O ex-capitão tornou-se num fenómeno eleitoral, com uma irresistível dinâmica nos últimos dias. “De todos os candidatos competitivos, ele foi o único a registar uma alta consistente em todos os segmentos do eleitorado, em especial nos tradicionais redutos do lulismo. Conseguiu com isso estancar o movimento de ascensão do petista Fernando Haddad”, resumiu o jornalista Helio Gurovitz. Mas não foi suficiente para vencer na primeira volta.
Se é um fenómeno, “ele tem raízes na sociedade brasileira. Há elementos que não apenas aderiram mas produziram o seu ‘mito’”, sublinha o politólogo Carlos Melo. “O ‘mito’ sustenta-se numa visão crítica, radical e sectária, que reage a um sistema político que, convenhamos, colapsou.”

EXCERTOS DOS REGISTOS:
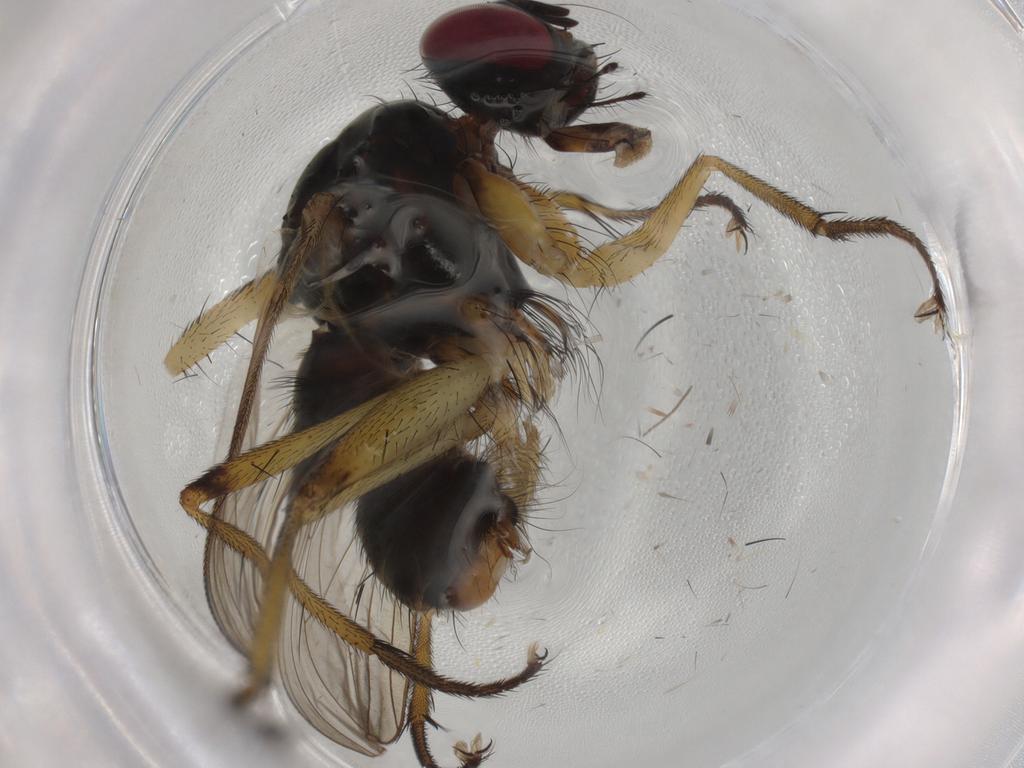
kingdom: Animalia
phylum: Arthropoda
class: Insecta
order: Diptera
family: Muscidae
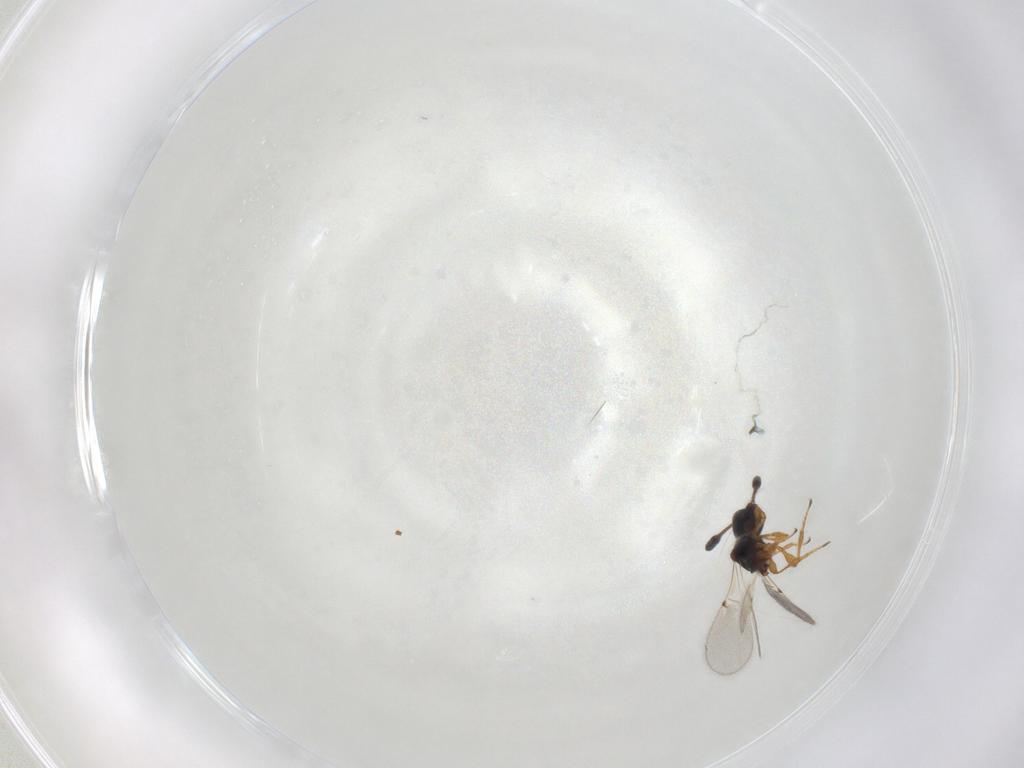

ENUNCIADO 1: De acordo com o texto sobre o ex-capitão, de que modo conseguiu ele estancar a ascensão de Fernando Haddad? Responda em uma a três frases.
ENUNCIADO 2: Extraia do texto sobre o ex-capitão todo o trecho que vai desde "O ex-capitão tornou-se" até "na primeira volta.".
Os registos apresentados não são necessários.

RESOLUÇÃO 1: Segundo o jornalista Helio Gurovitz, conseguiu-o por ter sido, de todos os candidatos competitivos, o único a registar uma alta consistente em todos os segmentos do eleitorado. Essa alta verificou-se em especial nos tradicionais redutos do lulismo.

RESOLUÇÃO 2:
O ex-capitão tornou-se num fenómeno eleitoral, com uma irresistível dinâmica nos últimos dias. “De todos os candidatos competitivos, ele foi o único a registar uma alta consistente em todos os segmentos do eleitorado, em especial nos tradicionais redutos do lulismo. Conseguiu com isso estancar o movimento de ascensão do petista Fernando Haddad”, resumiu o jornalista Helio Gurovitz. Mas não foi suficiente para vencer na primeira volta.